Deputy Resident Representative UNDP Indonesia Sophie Kemkhadze mengatakan isu peran perempuan dalam lingkungan pertambangan sangat penting. Apalagi, wanita kerap ditinggalkan ketika berbicara mengenai teknologi, berbagi pengetahuan, aspek keselamatan, hingga finansial.
"Kami punya jalan yang panjang dan pekerjaan rumah yang cukup besar dalam pemberdayaan perempuan terkait kesetaraan gender di sektor pertambangan emas skala kecil," kata Sophie.
Melalui proyek GOLD-Ismia yang dilaksankaan di enam lokasi, Sophie berharap pihaknya bisa mendapatkan gambaran mengenai tantangan dan peluang kesataraan gender dalam kegiatan pertambangan emas skala kecil. Sehingga bisa menjadi masukkan dalam membuat kebijakan dan menciptakan mekanisme dukungan bagi wanita dan pria dalam kegiatan tersebut.
"Memberdayakan perempuan tidak hanya untuk satu wanita, tetapi bisa berdampak signifikan bagi keluarganya hingga masyarakat," ujar Sophie.
Rektor Universitas Riau, Prof. Aras Mulyadi mengatakan kesetaraan gender penting dalam kegiatan pertambangan emas skala kecil. Sehingga perempuan dapat berpartisipasi lebih besar dalam kegiatan pertambangan untuk mendukung kehidupan mereka.
Kordinator Pusat Studi Lingkungan Hidup (KPSLH) Universitas Riau, Suwondo menambahkan, peran perempuan dalam pertambangan emas tradisional sebenarnya sangat dominan. Peran tersebut sempat digantikan dengan masuknya sistem semprot dan dredging.
Namun, cara penambangan tradisional tetap eksis. Perempuan pun terus terlibat dalam kegiatan pertambangan. Apalagi, pertambangan emas sangat menguntungkan secara ekonomi.
Suwondo menyebut perempuan penambangan emas dalam sehari bisa menghasilkan dua hingga tiga buncis emas. Satu buncisnya dihargai Rp 43 ribu.
Oleh karena itu, Suwondo berharap ada teknologi yang dapat digunakan perempuan dalam menambang emas. Sehingga kegiatan tersebut bisa berdampak positif bagi perempuan dan mengurangi kerusakan lingkungan.
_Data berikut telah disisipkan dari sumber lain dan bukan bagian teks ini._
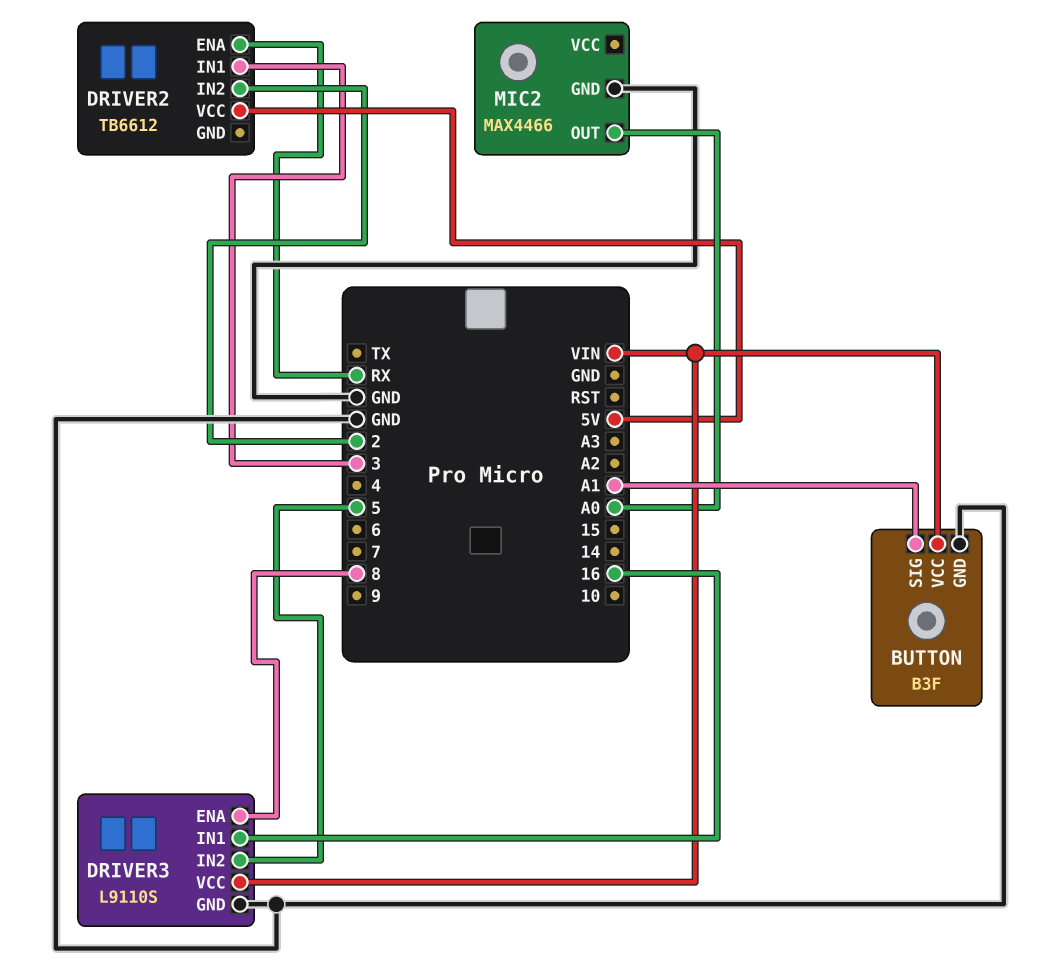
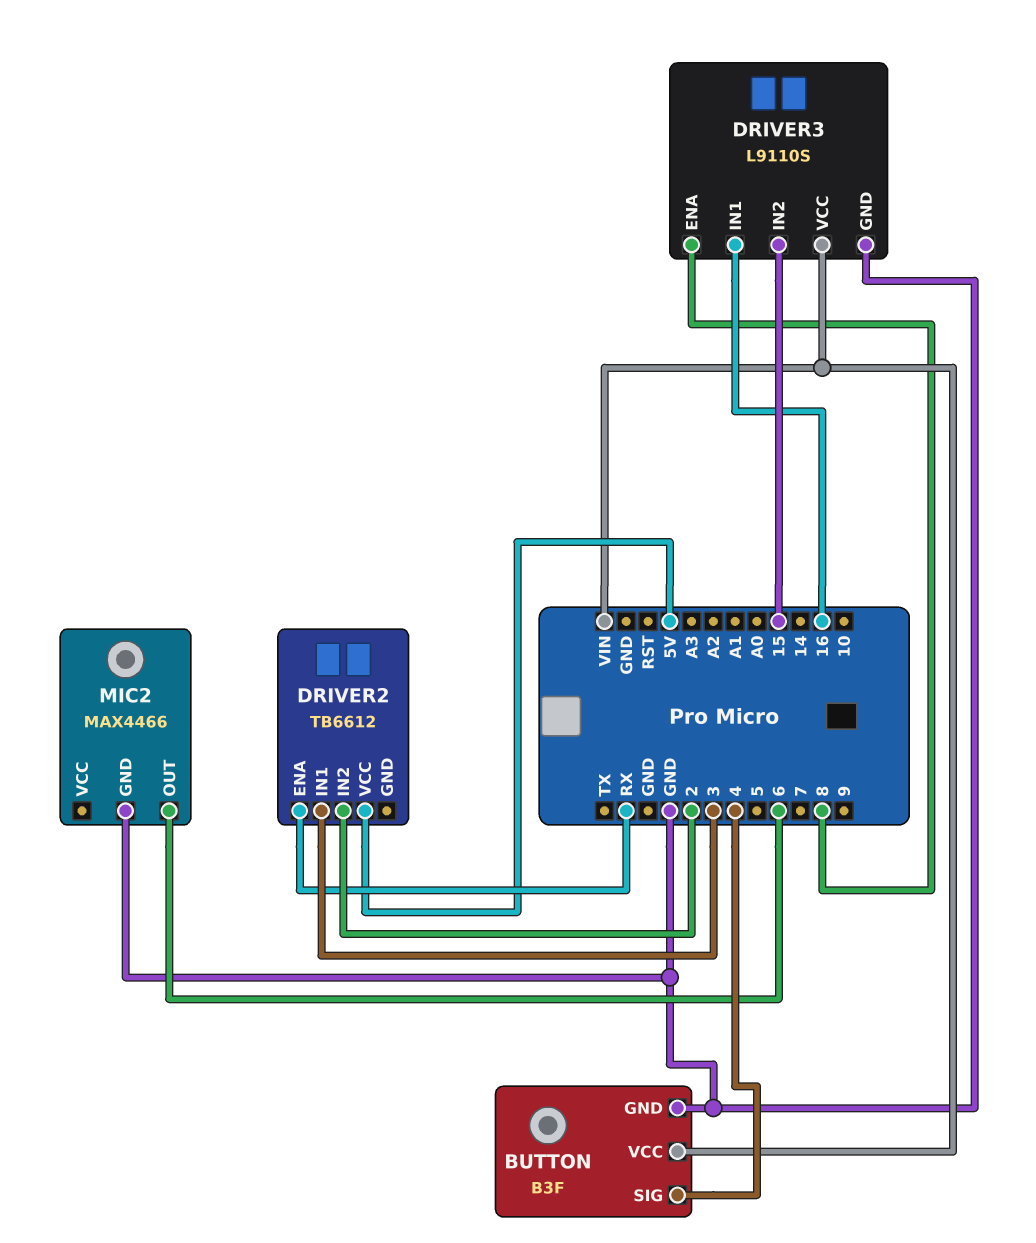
BUTTON pin SIG: A1 -> 4
DRIVER3 pin IN2: 5 -> 15
MIC2 pin OUT: A0 -> 6

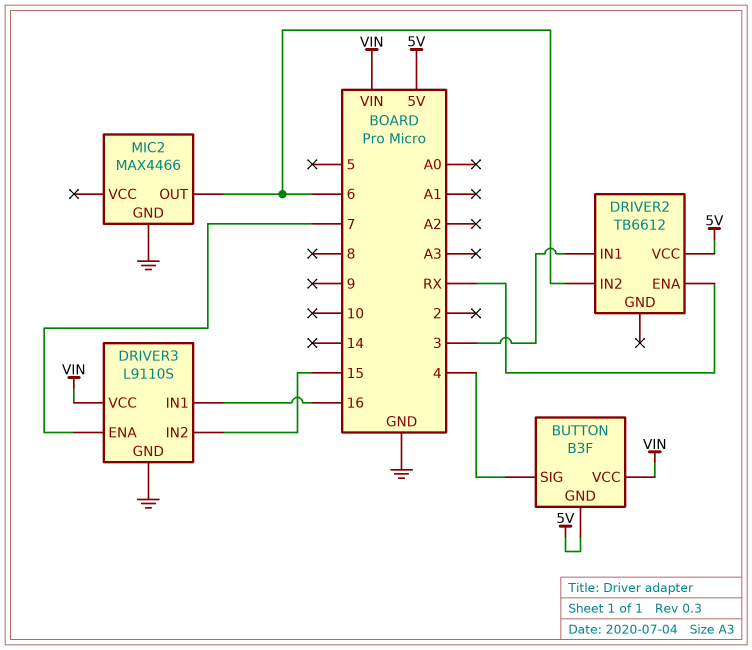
BUTTON pin GND: GND -> 5V
DRIVER2 pin IN2: 2 -> 6
DRIVER3 pin ENA: 8 -> 7

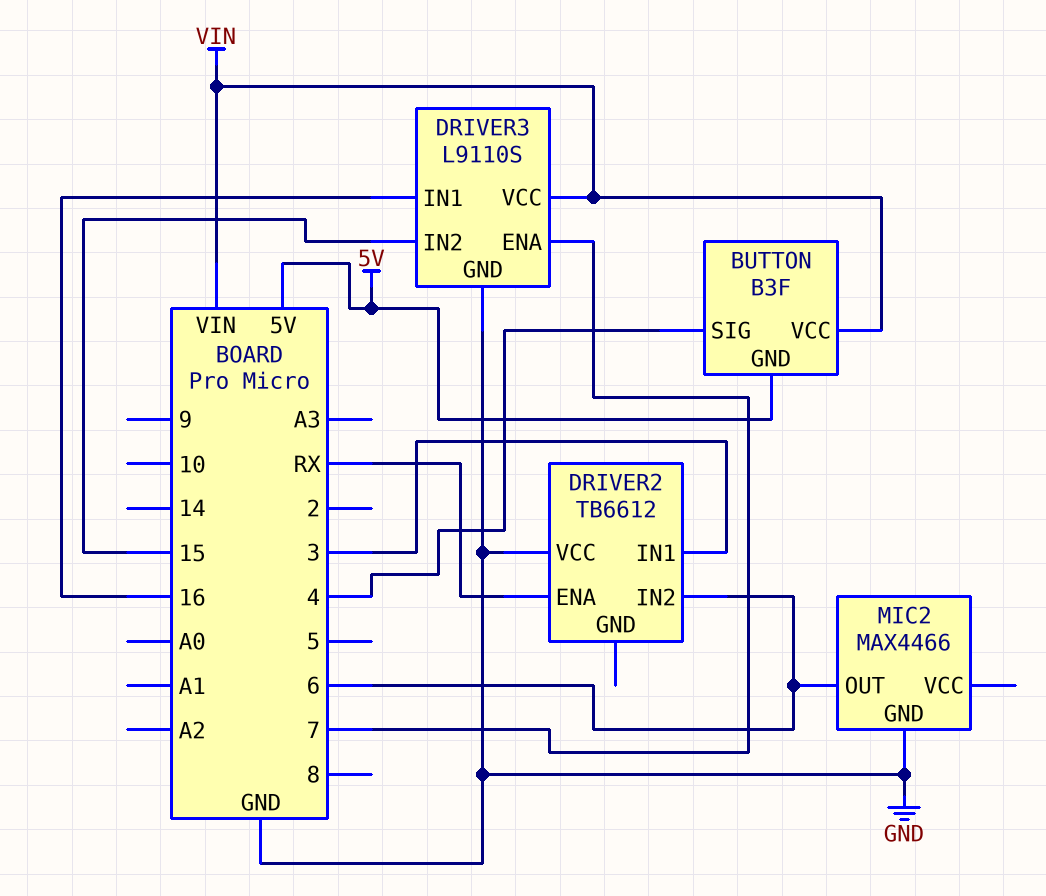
DRIVER2 pin VCC: 5V -> GND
Direktur Program Indonesia Pure Earth dan Co-Founder Women in Mining & Enery, Budi Susilorini mengatakan, hasil ekonomi dari menambang emas biasanya digunakan perempuan untuk membiayai kehidupan sehari-hari dan uang sekolah anak-anak mereka. Namun, keberadaan perempuan dalam pertambangan emas termarjinalkan.
Oleh karena itu, pihaknya berinisiatif membuat proyek pemberdayaan perempuan di Tewang Pajangan, Kalimantan Tengah. Dalam proyek tersebut, pihaknya mengajarkan administrasi keuangan, teknik pengelolaan emas babas merkuri, dan pelatihan pelemburan emas.
Dengan cara tersebut, perempuan penambang emas bisa mendapatkan penghasilan lebih baik dan terhindar dari risiko bahaya merkuri. Ke depannya, Budi berharap ada alih teknologi bebas merkuri sehingga perempuan tersebut bisa terbebas dari risiko kesehatan. Selain itu, dia berharap perempuan terlibat lebih banyak dalam korporasi dibandingkan terlibat dalam kegiatan pertambangan.
Di sisi lain, Direktur DeTara Foundation Latipah Hendarti mengatakan perempuan harus diberikan kesempatan yang sama dalam kegiatan pertambangan emas. Selain itu, perempuan harus mendapatkan perlindungan dalam melaksanakan aktivitas pertambangan.
"Proses edukasi juga penting, sehingga ada alternatif lain dari aspek ekonomi yang berkelanjutan selain menambang emas. Sehingga mereka bisa memilih mana yang nyaman bagi mereka," ujar Latipah.